If you run an export-oriented company, you have to prepare for shocks. Perhaps you have to be on the lookout for other countries’ import policies; your own country’s subsidies; which potential new markets could open up etc. But the key assumption in each case is that there will always be demand; that at no point will the global economy collapse to the point that people will want to randomly stop importing your goods.
Well, tough luck: Covid-19 is one such unprecedented shock. And the Pakistani textile sector, which is so reliant on exports, has been very badly bruised.
Textile exports stood at $751 million in May 2020, or a 37% decline when compared to the exports worth $1.19 billion in May of last year. In a note issued to clients on June 17, analyst Ahmed Lakhani at JS Global pointed out that this was the second successive month of massive reduction in textile exports amid the global pandemic.

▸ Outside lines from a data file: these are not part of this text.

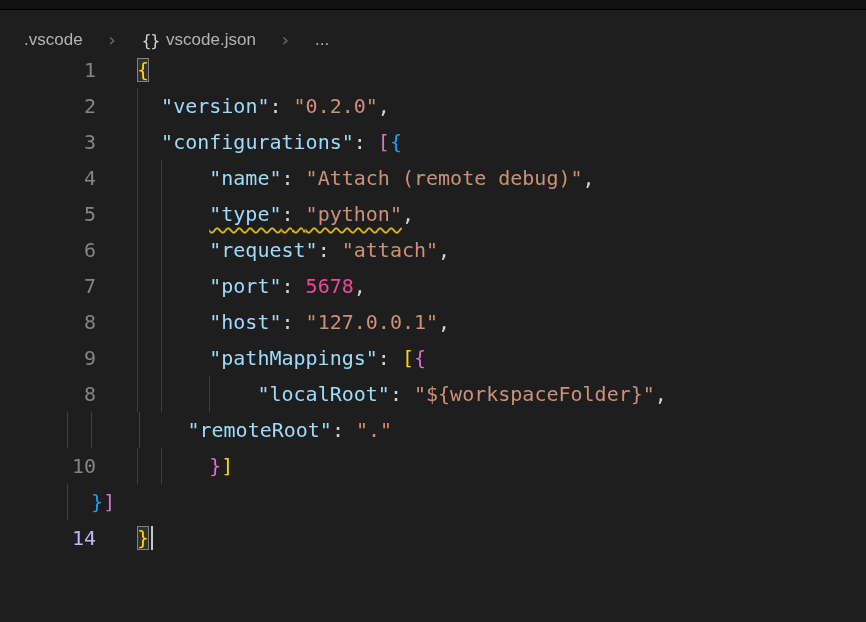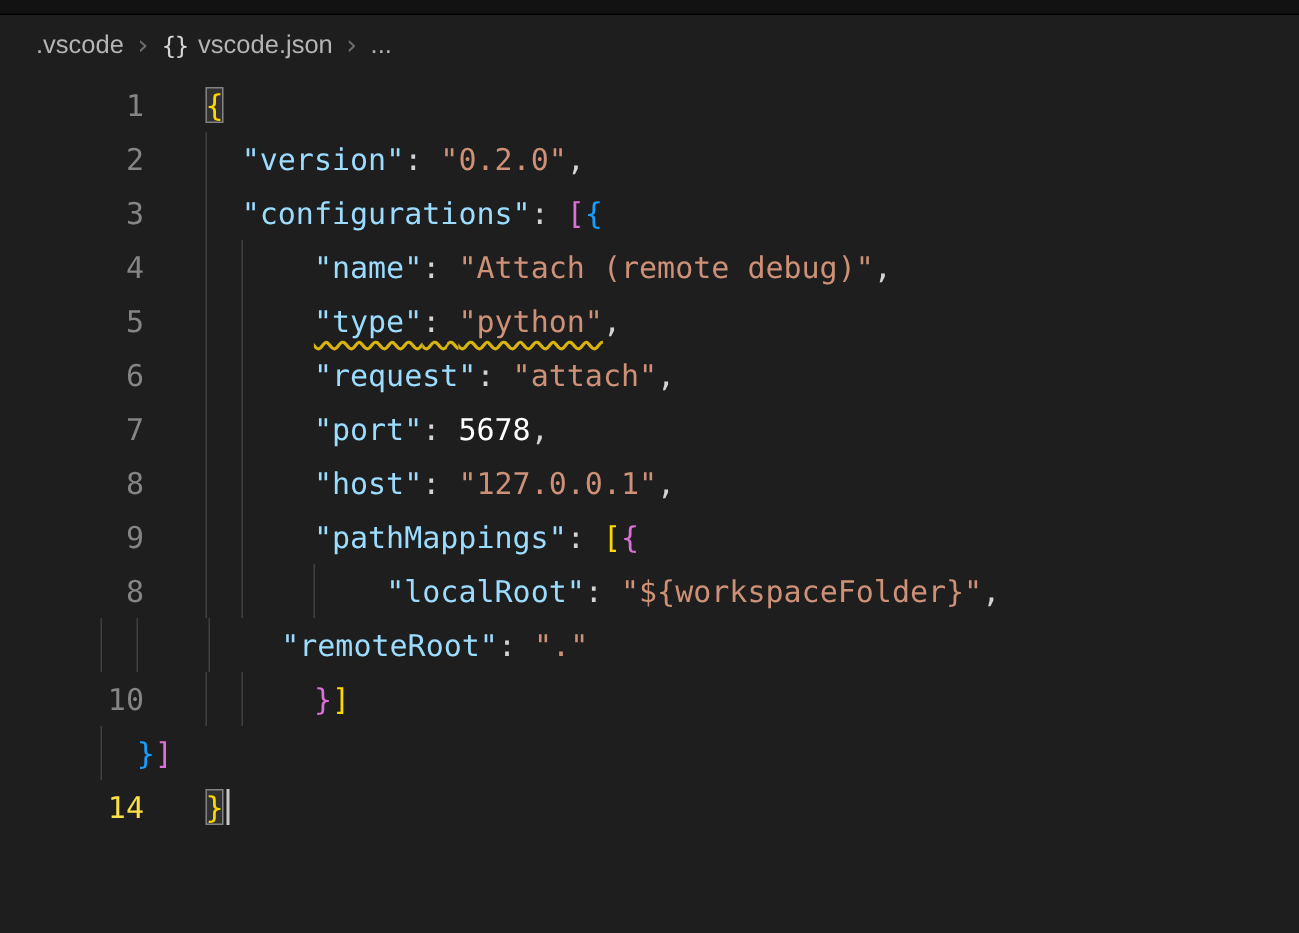".vscode" .breadcrumb { align-items: center -> flex-end; gap: none -> 17px }
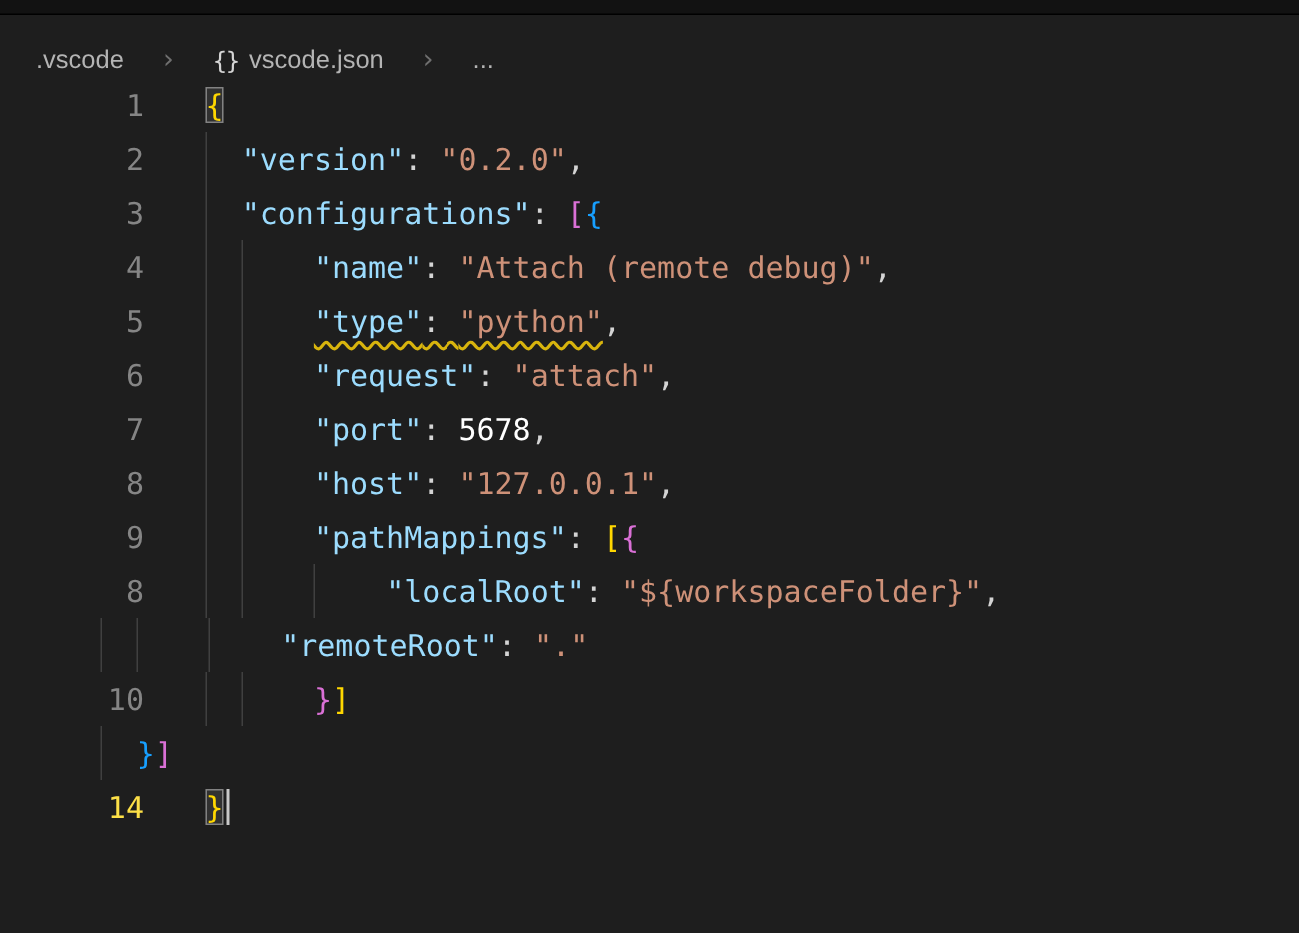"5678" .n { color: #ffffff -> #ec4899 }
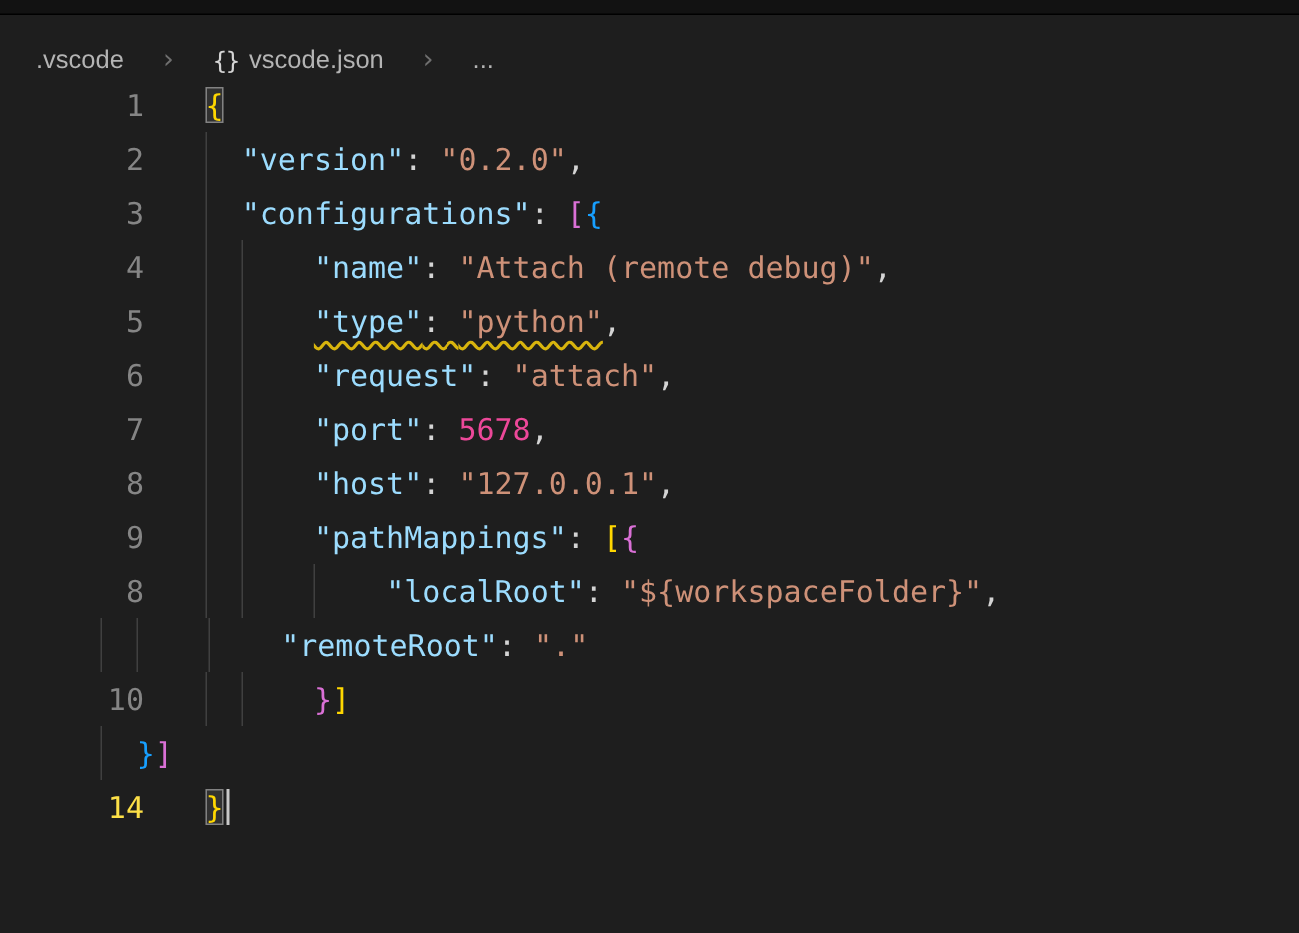"14" .ln.active { color: #fde047 -> #c4b5fd }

In fact, all categories of textile exports witnessed double-digit declines. Exports of cotton yarn saw the steepest decline, from $107 million in May last year to $52 million in May this year, or a 51% decline. Highest value areas like garments (which stood at $252 million last May) and knitwear (which stood at $274 million last May), declined by 46% to $136 million, and 34% to $181 million this May respectively. The category of bedwear experienced the least amount of shock, but even that segment declined by 22% year-on-year from $188 million to $146 million.
In fact, the only silver lining the textile industry has is that at least the month of May was not as bad as April. That particular month, which saw exports decline by 65% year-on-year to $404 million, represented a historic, multi-decade low.
Most of that was aggravated by an extremely strict lockdown in Pakistan, but also global lockdowns around the world, which had begun to kick in in March and April. As a June 17 report from Taurus Securities pointed out, there was also a delay in shipments to major markets, such as the US and Europe, which were severely affected due to Covid-19.
One good thing that can be said is that the base level of April was so low, that May figures actually look like a solid rebound: exports in May shot up 86% when compared to April. Every single export segment showed a double-digit month-on-month increase, with segments like towels and garments increasing 127% MoM and 121% MoM respectively.
It is important to note that the actual share of the composition of segments has remained unchanged. So in May, knitwear remained at 24%, bedwear at 19%, ready-made garments at 18%, cotton cloth at 13% and others at 25%, respectively.
On a monthly basis, the share of textiles in total exports in Pakistan declined to 42% in April, and 53.8% in May.
However, if one looks at the period of the first eleven months of the fiscal year 2020, the share of textiles in total exports of Pakistan remained unchanged at around 59.5%, compared to 59% for the same period last year.
However, during that same eleven month period, textile exports were down by 6% year-on-year to $11.6 billion, with double digit declines in yarn and cotton cloth (13% and 12% respectively), while categories like knitwear and garments also stayed firmly negative.
According to Lakhani, textile exports are expected to recover gradually from the lows of April and May, but remain lower on a yearly basis over the next few months.
“To tap weak (but recovering) global demand, it is crucial to develop new channels amid a dynamic scenario (such as export of masks and PPEs), while simultaneously ensuring adherence to safety SOPs on the domestic front to ensure the situation does not worsen,” notes Lakhani.
Previously, on April 23, the Adviser to the Prime Minister on Commerce and Investment Abdul Razak Dawood had said that the federal government had allowed the export of textile masks, though it would not apply to surgical and N95 masks.
However, there is a slight problem with this logic. While the textile industry has somewhat reoriented itself towards exporting masks and creating PPEs, with varying levels of success, the orders are simply not enough to make up for the loss in other segments. In reality, most of these ‘new channels’ are often one time, non-repetitive, and have low margins.
Meanwhile, companies have to deal with other problems simultaneously, such as advance order books, which are usually booked for three to six months, have also been reduced to a few days. There is also quite a fair bit of backlog currently, as many clients cancelled unexpectedly due to a lack of demand.
The triple whammy of unprecedented weak demand, plant underutilization, and lower prices are going to severely affect the textile industry and its ability to export in the coming months.
No wonder then, that a few months ago, the All Pakistan Textile Mills Association Executive Director Shahid Sattar grumbled that the future outlook for textile markets is ‘extremely bleak’, and that the cash flow crisis was even more acute for indirect exporters.
That same organization released a press release on June 23, in which it rejected the recently announced budget, and asked the government to competitively price energy, lower sales tax, and have the turnover tax reduced from 1.5% to 0.5%.